Ordre de travail a ▸ Réécrivez s'il vous plaît les lignes des enregistrements sous forme de tableau Markdown à deux colonnes, « Numéro » et « Ligne », sans les lignes vides. Laissez les images hors de la réponse.

Catherine Gaillard-Sarron nous relate une histoire qui peut être la nôtre sous tous les angles. Qui n’a jamais ressenti le regard sous-entendu d’un collègue ou le rire étouffé sur son passage d’une collaboratrice, sans compter ces promotions promises, mais jamais reçues ? Et nous, quelle décision aurions-nous prise, avons-nous prise ? Saurons-nous nous mettre à la place de Vincent ou serons-nous Viviane ?

 

L’auteure approche la problématique existentielle due au harcèlement, et d’une décision parfois lourde de conséquences. Elle sait aussi nous *accrocher* par son écriture et par la narration poignante d’une histoire contemporaine. Recension: Marie-Claire Siegenthaler

 

 

 

Extraits des pages 39-40, 48, 53-54

 

 

Pour faire partie du groupe, il faut donc être moyen. Ni trop bon ni trop mauvais. Il faut disparaître à soi, se fondre dans le corps social et se soumettre au chef de meute. Les règles sont simples, et le groupe exerçant un autocontrôle permanent sur ses membres, celui qui ne joue pas le jeu est automatiquement sanctionné, car il met en danger la cohésion du groupe. Vincent est devenu ce grain de sable qui les empêche de tourner en rond. Cet élément qui les empêche de se confronter les uns les autres dans leur fonctionnement pervers. Il doit être éliminé…        … Un être malfaisant qui, tel le paratonnerre conduit la foudre à la terre, a fait converger vers lui l’hostilité et l’exécration de tout le bureau, le transformant en bouc émissaire, en victime propitiatoire d’une faute dont il est justement innocent. Un mécanisme de défense interne et probablement inconscient qui a conduit son abuseur de chef à lui fait endosser ses propres responsabilités et incapacités en entraînant les autres dans sa névrose.

Enregistrements extraits ▸

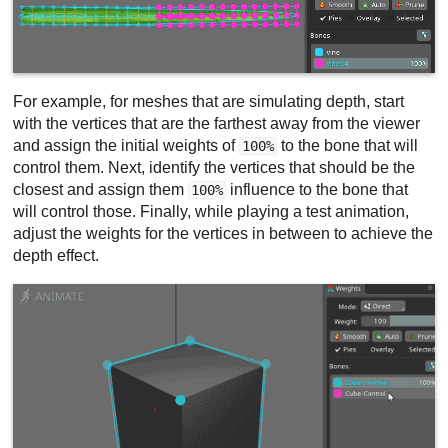
For example, for meshes that are simulating depth, start
with the vertices that are the farthest away from the viewer
and assign the initial weights of
to the bone that will
100%
control them. Next, identify the vertices that should be the
closest and assign them
influence to the bone that
100%
will control those. Finally, while playing a test animation,
adjust the weights for the vertices in between to achieve the
depth effect.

Ordre de travail b ▸ Selon le segment de texte, de quelles pages sont tirés les extraits cités ?

Résultat obtenu a ▸
| Numéro | Ligne |
|---|---|
| 1 | For example, for meshes that are simulating depth, start |
| 2 | with the vertices that are the farthest away from the viewer |
| 3 | and assign the initial weights of |
| 4 | to the bone that will |
| 5 | 100% |
| 6 | control them. Next, identify the vertices that should be the |
| 7 | closest and assign them |
| 8 | influence to the bone that |
| 9 | 100% |
| 10 | will control those. Finally, while playing a test animation, |
| 11 | adjust the weights for the vertices in between to achieve the |
| 12 | depth effect. |

Résultat obtenu b ▸ Des pages 39-40, 48 et 53-54.